--- Stored data ---

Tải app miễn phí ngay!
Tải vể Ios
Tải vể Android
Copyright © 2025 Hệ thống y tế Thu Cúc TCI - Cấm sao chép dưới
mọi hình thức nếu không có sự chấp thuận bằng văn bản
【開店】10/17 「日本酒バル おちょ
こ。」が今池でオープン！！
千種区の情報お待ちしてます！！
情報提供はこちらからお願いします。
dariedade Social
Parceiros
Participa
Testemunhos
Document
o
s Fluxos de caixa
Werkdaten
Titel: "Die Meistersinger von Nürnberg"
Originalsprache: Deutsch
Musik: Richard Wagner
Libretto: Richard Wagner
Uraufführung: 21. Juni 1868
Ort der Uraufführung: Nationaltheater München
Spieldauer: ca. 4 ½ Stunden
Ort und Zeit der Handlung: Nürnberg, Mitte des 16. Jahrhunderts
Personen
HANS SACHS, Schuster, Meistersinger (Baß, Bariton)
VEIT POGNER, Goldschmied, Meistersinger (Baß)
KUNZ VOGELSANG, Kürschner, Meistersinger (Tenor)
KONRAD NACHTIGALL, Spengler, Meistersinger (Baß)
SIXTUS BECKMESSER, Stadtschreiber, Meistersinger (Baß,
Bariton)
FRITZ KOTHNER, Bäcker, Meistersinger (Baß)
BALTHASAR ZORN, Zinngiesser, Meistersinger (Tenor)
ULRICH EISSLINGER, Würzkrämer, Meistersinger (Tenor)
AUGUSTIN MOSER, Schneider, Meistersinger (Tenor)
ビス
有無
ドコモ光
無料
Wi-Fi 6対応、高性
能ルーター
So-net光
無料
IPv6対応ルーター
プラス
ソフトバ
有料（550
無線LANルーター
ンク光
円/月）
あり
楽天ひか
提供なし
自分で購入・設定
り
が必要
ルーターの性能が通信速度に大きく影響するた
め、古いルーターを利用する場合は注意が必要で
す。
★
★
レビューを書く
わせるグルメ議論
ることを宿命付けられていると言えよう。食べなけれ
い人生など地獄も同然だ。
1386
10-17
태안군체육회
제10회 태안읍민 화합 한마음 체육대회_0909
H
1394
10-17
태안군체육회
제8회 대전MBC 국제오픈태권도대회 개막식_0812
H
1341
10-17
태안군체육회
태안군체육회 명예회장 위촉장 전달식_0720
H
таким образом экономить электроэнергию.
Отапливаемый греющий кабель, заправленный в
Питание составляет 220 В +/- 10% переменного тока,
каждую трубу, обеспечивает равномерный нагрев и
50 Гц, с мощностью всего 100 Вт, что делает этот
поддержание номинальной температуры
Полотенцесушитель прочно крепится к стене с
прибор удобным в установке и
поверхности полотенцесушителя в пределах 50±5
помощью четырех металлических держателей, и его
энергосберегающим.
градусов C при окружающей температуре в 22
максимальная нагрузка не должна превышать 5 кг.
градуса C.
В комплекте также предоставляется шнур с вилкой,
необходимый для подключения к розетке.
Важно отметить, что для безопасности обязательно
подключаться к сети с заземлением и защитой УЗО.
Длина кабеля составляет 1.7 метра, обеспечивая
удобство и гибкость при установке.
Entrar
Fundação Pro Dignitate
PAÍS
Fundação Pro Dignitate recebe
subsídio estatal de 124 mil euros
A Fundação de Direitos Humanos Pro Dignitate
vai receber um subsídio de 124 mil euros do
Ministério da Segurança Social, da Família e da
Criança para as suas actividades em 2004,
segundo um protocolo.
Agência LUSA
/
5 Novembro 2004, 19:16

---

Directive:
Pull out each line of the data above that contains the string "установке". Letter case matters.

Reply:
прибор удобным в установке и
удобство и гибкость при установке.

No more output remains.